# Brownie Reflex 20 620 to 120 resizing?



## mwiz226 (Nov 30, 2009)

Hi

I recently bought a Brownie Reflex 20 (something like that  ), and discovered that it takes 620 film, not 120. I realise that the difference is the spools, and i have tried respooling the 120 film onto the metal spools in a dark loading room.

However, this still failed to work, and the width of the paper seems to be the problem, so i was wondering if anyone had any idea how to evenly resize the paper to ensure a correct fit without butchering it with scissors in the dark  

thanks a lot to anyone that responds!!


----------



## Dwig (Nov 30, 2009)

Respooling should work; its something that's commonly done. The film and paper widths and lengths are the same, according to their design specifications. The paper must fit snugly between the flanges of the spools with absolutely no gap.

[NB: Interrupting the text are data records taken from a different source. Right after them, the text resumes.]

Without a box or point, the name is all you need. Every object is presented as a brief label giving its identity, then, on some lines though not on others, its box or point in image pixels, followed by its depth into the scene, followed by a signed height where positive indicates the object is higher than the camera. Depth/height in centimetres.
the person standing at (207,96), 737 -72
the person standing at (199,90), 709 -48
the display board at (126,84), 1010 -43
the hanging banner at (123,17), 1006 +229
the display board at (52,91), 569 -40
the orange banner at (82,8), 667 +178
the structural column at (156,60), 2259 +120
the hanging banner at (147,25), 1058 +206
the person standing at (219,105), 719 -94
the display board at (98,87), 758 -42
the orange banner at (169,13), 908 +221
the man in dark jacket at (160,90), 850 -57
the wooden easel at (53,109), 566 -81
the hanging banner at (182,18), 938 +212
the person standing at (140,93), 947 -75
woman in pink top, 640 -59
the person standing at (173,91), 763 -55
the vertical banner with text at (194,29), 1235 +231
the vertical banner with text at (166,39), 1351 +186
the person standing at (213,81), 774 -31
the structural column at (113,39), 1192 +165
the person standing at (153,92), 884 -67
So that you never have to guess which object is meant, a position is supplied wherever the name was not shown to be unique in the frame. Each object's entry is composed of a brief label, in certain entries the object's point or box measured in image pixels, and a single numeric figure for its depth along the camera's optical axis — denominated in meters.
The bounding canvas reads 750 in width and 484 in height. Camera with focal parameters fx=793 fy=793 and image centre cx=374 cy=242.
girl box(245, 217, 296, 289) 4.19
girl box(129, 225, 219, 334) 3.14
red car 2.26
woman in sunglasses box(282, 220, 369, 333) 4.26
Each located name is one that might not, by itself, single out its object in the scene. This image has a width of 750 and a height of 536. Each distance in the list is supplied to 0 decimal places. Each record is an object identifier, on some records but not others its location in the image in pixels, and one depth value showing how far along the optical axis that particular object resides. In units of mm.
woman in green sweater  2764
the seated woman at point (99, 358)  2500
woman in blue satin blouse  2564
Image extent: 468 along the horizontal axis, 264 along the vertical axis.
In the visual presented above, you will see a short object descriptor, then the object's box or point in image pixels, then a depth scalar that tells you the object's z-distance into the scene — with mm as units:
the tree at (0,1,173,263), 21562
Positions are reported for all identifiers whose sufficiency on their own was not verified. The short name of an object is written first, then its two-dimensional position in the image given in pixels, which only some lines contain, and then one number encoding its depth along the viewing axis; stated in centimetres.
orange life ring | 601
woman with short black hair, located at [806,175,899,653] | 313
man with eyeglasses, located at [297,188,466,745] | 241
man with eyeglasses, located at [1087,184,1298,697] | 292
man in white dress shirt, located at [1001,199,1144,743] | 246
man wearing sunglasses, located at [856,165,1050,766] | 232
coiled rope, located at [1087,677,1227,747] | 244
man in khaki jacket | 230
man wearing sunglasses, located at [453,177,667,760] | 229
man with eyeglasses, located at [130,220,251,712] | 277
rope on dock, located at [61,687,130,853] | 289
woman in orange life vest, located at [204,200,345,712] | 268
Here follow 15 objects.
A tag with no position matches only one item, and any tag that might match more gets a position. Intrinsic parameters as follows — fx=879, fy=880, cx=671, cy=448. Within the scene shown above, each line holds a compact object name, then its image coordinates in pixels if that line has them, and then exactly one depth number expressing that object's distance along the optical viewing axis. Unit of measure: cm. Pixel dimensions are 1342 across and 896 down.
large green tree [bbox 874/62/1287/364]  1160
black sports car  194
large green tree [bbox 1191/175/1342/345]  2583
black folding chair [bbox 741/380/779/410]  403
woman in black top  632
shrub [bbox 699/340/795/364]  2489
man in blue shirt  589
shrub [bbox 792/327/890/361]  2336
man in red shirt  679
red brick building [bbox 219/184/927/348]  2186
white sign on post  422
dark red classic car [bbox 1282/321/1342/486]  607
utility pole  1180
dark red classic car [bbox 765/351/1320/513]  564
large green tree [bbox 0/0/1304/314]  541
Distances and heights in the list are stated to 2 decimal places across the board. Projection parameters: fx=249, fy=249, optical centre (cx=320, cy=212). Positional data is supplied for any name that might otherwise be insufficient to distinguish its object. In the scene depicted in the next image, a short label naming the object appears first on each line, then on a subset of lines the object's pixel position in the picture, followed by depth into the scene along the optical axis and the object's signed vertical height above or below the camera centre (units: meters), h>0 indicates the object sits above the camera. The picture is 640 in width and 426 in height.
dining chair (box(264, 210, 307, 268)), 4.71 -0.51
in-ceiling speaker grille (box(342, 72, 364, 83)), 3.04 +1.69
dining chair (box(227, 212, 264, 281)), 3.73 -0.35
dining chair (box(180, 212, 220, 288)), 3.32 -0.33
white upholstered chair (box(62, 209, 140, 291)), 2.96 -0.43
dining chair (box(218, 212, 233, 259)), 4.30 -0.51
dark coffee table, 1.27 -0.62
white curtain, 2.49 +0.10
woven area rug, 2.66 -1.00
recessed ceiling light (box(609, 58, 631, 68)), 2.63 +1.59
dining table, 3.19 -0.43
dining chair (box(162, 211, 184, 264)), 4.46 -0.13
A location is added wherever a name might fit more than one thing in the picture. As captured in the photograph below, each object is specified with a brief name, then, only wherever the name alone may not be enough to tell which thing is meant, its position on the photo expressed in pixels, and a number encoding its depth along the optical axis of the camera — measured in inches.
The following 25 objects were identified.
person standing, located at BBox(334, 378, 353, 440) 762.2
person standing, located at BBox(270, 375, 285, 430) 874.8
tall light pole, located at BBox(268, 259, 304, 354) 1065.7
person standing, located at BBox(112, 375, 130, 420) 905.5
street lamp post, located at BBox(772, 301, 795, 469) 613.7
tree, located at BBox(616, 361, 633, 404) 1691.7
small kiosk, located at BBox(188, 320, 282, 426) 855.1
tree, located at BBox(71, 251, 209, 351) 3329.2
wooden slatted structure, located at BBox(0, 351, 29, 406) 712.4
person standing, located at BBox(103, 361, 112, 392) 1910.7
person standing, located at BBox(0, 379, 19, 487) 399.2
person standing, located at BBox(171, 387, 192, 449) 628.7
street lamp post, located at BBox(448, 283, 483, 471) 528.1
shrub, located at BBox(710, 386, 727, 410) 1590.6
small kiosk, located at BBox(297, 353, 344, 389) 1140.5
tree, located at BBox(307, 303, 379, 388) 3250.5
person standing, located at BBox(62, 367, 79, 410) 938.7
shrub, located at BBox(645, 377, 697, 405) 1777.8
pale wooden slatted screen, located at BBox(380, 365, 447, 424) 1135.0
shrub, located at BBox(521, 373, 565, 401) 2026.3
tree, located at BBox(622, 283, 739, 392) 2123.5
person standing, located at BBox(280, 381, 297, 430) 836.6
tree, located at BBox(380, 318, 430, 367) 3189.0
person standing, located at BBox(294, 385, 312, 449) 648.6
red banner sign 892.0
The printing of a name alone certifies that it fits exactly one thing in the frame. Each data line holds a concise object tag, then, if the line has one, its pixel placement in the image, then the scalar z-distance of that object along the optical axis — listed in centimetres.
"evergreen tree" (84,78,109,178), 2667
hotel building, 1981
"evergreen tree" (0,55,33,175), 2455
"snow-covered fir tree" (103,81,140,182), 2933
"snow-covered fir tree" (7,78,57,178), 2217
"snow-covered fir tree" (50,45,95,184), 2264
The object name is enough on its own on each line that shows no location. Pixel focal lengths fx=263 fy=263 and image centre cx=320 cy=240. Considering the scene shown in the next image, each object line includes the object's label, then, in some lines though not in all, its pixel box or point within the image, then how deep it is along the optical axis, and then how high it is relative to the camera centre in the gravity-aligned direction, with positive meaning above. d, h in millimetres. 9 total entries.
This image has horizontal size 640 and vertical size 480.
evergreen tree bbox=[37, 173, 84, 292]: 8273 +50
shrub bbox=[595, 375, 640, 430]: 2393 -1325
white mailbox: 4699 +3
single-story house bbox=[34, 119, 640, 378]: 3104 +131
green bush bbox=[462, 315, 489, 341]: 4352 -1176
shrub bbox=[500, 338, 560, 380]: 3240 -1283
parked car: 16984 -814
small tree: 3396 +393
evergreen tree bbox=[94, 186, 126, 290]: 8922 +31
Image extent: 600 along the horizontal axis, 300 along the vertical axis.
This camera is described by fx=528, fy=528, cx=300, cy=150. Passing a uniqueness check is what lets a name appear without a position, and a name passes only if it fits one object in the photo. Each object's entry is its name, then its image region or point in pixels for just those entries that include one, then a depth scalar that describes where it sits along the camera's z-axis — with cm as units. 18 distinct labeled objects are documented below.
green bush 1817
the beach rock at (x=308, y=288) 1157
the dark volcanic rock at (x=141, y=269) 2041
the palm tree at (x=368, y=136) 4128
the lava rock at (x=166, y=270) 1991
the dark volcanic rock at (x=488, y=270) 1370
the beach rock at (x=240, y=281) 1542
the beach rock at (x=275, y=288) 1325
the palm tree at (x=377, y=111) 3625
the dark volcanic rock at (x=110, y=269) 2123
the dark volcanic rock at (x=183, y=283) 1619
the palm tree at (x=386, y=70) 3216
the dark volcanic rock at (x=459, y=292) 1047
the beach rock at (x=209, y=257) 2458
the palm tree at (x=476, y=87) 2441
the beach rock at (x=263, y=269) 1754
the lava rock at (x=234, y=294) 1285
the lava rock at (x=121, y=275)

Some users prefer to trim the 120 spools (small heavy scissors or wire cutters are better than filing) and add a shim to narrow the slot and hole in the ends of the 120 spool. If you are shooting B&W and doing your own processing so you can keep the spool, using a real 620 spool for takeup is a good idea.


----------



## compur (Nov 30, 2009)

see:
http://www.inficad.com/~gstewart/respool.htm


----------



## mwiz226 (Dec 1, 2009)

problem solved by that picture guide. thanks!  and thanks for the other advice also!


----------